Pero falta tiempo para que esos empleos lleguen a gente como Elio Omato, de 38 años, albañil que lleva un mes sin trabajo. Antes tenía su jornal en una constructora en el municipio de Cuautitlán Izcalli, también en el estado de México. “Pararon la obra, nos descansaron a todos y sin sueldo”, lamenta.

En su casa solo viven tres personas: su esposa, su hijo y él. Para pasar la semana disponen de un monto variable, entre 300 y 600 pesos, dependiendo de su esposa trabaje uno o dos días limpiando un domicilio en la Ciudad de México.

Como no tiene trabajo, el hombre pasa el tiempo tratando de buscarse la vida en el asentamiento.

Cuando no hay nada que hacer surgen las preocupaciones. Que si no hay trabajo. Que si cuándo terminará el confinamiento decretado por el gobierno y podrán regresar a sus puestos. Que si alguien vendrá para dar alguna ayuda.

Aquí la COVID-19 da respeto, pero se habla de ella como de algo muy lejano. Nadie duda de su existencia, pero la ubican en otro planeta, aunque este pueda ubicarse a tres calles de distancia. En el asentamiento también muere la gente, pero siempre es de otra cosa. Tampoco la gente habla demasiado sobre sus propias tragedias. Y esto lleva a la extensión de los rumores. La desinformación es otro de los daños colaterales del coronavirus.

Por ejemplo, aparece en la conversación el caso de un señor que falleció en su casa hará un mes más o menos. Refrescos sobre la mesa que la escasez de cerveza también afecta a Ecatepec. Y especulaciones sobre qué pudo ocurrir con aquel hombre al que todo el mundo conocía y que murió a finales de abril.

“Nosotros supimos que tuvo síntomas, que tuvo mucha tos y temperatura”, dice un joven.

“Pero se hubieran contagiado sus hijos y ellos no enfermaron”, rebate una mujer.

“Yo supe que estaba malo de la tos”, insiste otro hombre.

“Velaron el cuerpo. Hasta fuimos. No nos ha pasado nada, así que será otra cosa”, argumenta la señora. “Ahí fue el velorio. Él murió en su casa y ahí hicieron todos los trámites. Ya no se llevaron el cuerpo al hospital ni le hicieron autopsia, no más lo embalsamaron y se lo llevaron a su pueblo”.

“Ahí se nos quedó la duda, pero no sé, ni soy quién para decir nada”, agrega el primero.

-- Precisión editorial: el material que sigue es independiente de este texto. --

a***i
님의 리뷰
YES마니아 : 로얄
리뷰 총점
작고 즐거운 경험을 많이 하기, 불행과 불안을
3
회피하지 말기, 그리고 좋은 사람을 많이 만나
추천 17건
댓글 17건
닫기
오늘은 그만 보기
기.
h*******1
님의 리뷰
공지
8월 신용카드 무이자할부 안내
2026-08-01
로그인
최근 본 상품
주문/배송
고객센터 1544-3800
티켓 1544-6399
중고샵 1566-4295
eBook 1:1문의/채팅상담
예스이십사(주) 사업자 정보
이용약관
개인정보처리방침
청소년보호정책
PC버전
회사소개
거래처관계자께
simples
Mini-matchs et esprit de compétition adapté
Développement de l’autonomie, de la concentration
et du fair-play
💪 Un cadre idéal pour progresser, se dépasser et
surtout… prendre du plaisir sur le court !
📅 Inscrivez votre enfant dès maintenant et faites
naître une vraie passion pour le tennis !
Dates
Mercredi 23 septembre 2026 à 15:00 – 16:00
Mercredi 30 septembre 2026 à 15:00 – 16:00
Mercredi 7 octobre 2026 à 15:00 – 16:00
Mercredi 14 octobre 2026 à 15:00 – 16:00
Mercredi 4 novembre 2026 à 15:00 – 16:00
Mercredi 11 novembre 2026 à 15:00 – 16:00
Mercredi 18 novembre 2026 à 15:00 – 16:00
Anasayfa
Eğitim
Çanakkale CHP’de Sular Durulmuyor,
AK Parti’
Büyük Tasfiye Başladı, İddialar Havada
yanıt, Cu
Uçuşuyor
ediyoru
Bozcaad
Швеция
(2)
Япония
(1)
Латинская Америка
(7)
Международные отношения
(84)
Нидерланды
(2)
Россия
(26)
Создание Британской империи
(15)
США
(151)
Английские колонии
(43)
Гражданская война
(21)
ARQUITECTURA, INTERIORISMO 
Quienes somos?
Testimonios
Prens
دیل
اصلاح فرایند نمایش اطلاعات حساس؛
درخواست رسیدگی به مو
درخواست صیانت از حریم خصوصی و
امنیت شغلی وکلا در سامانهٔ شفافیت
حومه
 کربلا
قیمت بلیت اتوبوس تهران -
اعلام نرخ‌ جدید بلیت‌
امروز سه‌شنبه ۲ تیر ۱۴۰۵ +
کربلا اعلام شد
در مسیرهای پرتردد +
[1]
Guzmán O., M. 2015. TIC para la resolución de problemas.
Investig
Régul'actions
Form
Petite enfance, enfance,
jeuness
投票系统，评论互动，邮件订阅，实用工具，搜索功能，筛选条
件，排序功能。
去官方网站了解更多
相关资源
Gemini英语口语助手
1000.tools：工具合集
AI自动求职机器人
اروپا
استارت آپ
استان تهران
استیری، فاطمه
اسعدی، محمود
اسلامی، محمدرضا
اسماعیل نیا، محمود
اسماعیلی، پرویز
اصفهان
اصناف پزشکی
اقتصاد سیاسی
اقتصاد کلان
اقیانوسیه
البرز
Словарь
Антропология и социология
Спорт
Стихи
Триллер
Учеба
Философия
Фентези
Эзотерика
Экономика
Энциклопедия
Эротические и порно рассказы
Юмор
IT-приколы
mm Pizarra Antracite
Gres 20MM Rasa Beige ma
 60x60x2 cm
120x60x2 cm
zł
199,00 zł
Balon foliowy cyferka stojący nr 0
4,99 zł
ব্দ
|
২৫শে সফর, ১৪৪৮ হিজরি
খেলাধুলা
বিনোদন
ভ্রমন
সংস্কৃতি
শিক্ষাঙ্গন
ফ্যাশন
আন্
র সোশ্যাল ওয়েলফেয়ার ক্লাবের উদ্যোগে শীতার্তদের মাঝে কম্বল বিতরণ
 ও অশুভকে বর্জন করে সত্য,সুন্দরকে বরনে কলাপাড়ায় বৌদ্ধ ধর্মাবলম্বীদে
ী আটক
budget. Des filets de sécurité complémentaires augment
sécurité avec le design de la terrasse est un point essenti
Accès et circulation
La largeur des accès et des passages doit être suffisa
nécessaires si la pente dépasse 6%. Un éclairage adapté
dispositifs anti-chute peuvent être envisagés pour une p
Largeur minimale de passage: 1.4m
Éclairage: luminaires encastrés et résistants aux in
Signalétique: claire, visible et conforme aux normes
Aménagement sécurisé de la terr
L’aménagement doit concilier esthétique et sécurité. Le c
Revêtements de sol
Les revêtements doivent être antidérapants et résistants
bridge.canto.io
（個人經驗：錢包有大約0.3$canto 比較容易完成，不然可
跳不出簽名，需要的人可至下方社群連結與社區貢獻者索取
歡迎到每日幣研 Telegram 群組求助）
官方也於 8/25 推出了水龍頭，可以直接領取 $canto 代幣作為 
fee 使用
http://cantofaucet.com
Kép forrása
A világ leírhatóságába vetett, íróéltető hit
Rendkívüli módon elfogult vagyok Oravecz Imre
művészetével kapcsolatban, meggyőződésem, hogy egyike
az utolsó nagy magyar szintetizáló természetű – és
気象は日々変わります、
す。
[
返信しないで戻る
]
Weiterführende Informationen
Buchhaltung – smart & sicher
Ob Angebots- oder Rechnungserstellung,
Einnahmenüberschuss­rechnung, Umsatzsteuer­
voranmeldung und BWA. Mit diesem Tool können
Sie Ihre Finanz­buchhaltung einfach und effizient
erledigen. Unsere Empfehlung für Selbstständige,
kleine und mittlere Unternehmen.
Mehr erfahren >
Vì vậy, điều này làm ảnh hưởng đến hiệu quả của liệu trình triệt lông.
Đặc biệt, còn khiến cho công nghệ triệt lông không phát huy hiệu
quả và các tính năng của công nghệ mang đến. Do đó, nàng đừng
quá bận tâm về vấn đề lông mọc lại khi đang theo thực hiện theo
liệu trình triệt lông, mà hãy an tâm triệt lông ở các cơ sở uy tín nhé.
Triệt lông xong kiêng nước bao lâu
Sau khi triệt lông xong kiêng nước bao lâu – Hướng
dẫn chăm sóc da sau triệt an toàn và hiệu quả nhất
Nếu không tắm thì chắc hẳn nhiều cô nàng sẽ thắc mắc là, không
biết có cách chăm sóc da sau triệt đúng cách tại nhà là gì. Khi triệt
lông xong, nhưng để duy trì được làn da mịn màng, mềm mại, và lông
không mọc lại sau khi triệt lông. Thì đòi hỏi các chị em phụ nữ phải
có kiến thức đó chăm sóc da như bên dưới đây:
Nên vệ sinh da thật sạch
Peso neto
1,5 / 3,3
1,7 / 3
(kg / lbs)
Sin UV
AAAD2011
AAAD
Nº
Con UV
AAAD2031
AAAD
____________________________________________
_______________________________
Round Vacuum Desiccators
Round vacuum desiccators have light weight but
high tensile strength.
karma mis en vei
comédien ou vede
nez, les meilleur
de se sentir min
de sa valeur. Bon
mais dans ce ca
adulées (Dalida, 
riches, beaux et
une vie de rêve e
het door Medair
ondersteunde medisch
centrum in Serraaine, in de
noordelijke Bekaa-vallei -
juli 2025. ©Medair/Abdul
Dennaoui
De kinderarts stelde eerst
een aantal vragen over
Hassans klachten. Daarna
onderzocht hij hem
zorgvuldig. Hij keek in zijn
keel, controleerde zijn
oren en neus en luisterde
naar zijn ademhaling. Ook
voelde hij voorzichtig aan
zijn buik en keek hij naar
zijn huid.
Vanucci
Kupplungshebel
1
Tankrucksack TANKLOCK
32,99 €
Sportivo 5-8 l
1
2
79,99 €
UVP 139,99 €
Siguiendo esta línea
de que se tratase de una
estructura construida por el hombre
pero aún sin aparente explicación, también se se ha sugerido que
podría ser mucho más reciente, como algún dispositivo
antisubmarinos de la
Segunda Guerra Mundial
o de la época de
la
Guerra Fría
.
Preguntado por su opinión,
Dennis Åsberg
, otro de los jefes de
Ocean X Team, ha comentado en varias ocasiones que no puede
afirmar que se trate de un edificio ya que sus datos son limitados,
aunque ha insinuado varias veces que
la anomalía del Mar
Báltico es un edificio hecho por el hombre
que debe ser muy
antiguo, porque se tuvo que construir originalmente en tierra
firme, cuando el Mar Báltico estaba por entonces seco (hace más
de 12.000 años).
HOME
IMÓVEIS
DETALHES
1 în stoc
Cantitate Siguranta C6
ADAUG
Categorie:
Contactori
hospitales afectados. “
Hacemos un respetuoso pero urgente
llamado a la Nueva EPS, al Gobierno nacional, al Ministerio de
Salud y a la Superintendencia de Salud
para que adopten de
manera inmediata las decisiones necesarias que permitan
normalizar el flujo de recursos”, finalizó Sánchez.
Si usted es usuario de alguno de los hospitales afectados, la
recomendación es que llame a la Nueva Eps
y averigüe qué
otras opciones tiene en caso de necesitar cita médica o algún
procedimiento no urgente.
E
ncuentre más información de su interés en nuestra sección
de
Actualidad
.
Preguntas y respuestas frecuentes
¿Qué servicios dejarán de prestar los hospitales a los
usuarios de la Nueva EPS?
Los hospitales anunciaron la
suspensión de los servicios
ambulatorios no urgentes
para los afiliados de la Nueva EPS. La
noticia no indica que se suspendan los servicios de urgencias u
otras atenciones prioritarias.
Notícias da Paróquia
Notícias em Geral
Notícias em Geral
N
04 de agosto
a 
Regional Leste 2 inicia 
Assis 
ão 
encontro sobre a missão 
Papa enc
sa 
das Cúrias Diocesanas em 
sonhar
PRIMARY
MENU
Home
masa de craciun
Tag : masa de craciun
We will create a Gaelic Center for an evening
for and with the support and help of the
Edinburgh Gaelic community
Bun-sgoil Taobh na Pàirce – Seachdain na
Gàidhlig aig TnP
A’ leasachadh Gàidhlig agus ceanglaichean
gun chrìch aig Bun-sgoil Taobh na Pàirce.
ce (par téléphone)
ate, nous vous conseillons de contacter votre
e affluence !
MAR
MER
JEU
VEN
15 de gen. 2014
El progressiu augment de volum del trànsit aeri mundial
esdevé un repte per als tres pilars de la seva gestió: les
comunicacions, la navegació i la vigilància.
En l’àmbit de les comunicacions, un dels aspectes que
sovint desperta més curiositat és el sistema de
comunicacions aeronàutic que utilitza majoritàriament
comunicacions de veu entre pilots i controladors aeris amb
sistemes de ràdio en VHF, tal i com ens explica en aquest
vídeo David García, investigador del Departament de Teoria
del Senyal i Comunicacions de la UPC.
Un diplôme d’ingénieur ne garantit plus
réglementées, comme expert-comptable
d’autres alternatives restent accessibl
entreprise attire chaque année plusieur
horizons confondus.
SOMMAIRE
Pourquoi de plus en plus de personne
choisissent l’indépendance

“Un contagiadero que hubiera habido”, dice la señora.

César, el hijo de Isidra, ya se encuentra mejor. Dicen los médicos que el viernes le darán el alta. Y en casa de la mujer nadie ha enfermado. Así que las preocupaciones se dirigen hacia el bolsillo. Todos los días hay que comer. Y hay que seguir echándole ganas mientras confían en que la enfermedad siga lejos.

El domingo se celebró un velorio en la calle Cristóbal Colón, la primera situada junto a la entrada del asentamiento. Causa de la muerte: posible COVID-19.